- _Excerpted text_:
▶

TeamFit is undergoing a skill audit at present. We want to test that we have the skills we need to deliver on our vision. Like most companies today, we view our skills not just as those we have internally. Our capability as a company depends on our extended talent network.

One of the questions being asked in the audit is “What are people’s top five skills?” We can compare how people self report as compared to what we see on TeamFit itself and what shows up on LinkedIn. If you are curious, our top skills (as shown on TeamFit) are shown below.

I confess to being skeptical about all the people claiming “leadership” as a skill. But then, we do have a value that anyone in the company can step up and lead a team. But are four of us really experts?

It seems natural to focus on top skills. I recently had one skills expert tell me that she only pays attention to the top ten skills. Anything beyond that she thought was noise. She added that if a person claims too many skills then they couldn’t really have all of them.

I think this focus on top skills is misguided.

Any skill that makes it into the top five or ten is likely a complex skill with many component skills and associated skills. One can really only understand a skill if one looks at how it is being applied in projects, with other people, and how it is connected to other skills. An unstructured list of top skills does not tell you much.

◀

- _Actions to take_:
[1] Reproduce the stretch of the skill-audit passage from "I confess to" through "skills is misguided.".
[2] Resume the passage on TeamFit's skill audit after its last sentence.
The lines after this point come from a separate source.

- _Provided records_:
▶

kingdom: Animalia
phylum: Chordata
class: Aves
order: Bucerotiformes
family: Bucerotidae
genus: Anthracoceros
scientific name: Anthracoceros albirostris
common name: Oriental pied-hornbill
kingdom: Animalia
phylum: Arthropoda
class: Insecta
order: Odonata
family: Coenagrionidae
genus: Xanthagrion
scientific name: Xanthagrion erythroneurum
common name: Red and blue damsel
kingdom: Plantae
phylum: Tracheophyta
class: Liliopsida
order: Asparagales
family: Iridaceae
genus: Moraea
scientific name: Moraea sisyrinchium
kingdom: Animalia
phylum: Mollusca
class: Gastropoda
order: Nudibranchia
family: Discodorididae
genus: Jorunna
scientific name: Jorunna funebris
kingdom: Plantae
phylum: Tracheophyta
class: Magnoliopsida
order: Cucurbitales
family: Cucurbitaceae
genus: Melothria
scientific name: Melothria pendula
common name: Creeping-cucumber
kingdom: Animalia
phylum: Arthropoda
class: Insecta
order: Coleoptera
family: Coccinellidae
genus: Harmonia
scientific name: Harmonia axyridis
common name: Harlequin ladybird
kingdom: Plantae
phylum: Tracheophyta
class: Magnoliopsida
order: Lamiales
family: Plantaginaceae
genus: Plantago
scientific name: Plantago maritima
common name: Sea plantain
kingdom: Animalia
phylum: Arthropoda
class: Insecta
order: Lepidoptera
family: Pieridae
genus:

◀

- _Answers below_:
[1]
I confess to being skeptical about all the people claiming “leadership” as a skill. But then, we do have a value that anyone in the company can step up and lead a team. But are four of us really experts?

It seems natural to focus on top skills. I recently had one skills expert tell me that she only pays attention to the top ten skills. Anything beyond that she thought was noise. She added that if a person claims too many skills then they couldn’t really have all of them.

I think this focus on top skills is misguided.

[2]
You can learn a lot from long-tail skills. These come in two flavours, ‘trace minerals’ and ‘young shoots’. Trace minerals are those skills that you have at a very high level but apply sparingly. They contribute innovation and differentiation to what you do. You don’t need a lot of them, but they make all the difference. An expert in data visualization can sprinkle in a bit of color theory and dramatically increase the quality of their work. (See To win in professional services apply the right skills to the right project at the right time.)

Young shoots are just as important. These are the skills where you are a Newbie or Learner. Some people and companies are shy about these. They don’t like to talk about skills where they are not at least Solid. But this is a mistake. You should always have a good handful of new skills that you are cultivating. They are your potential for growth. Some of them will grow into your top skills over time. Others will become critical trace minerals. And some may wither, which is fine, you don’t need to cultivate every skill you explore.

Let’s look at the young shoots at a couple of people and companies. My own are shown below.

The only one of these that I see becoming a core skill is the Challenger Sale. Optimizely (a platform for A/B testing) will get attached to something like Hypothesis Testing. I am fine to see my SharePoint skills wither away and am pretty sure I will not get beyond Learner on WordPress.

For my colleague Karen Chiang the picture looks like this.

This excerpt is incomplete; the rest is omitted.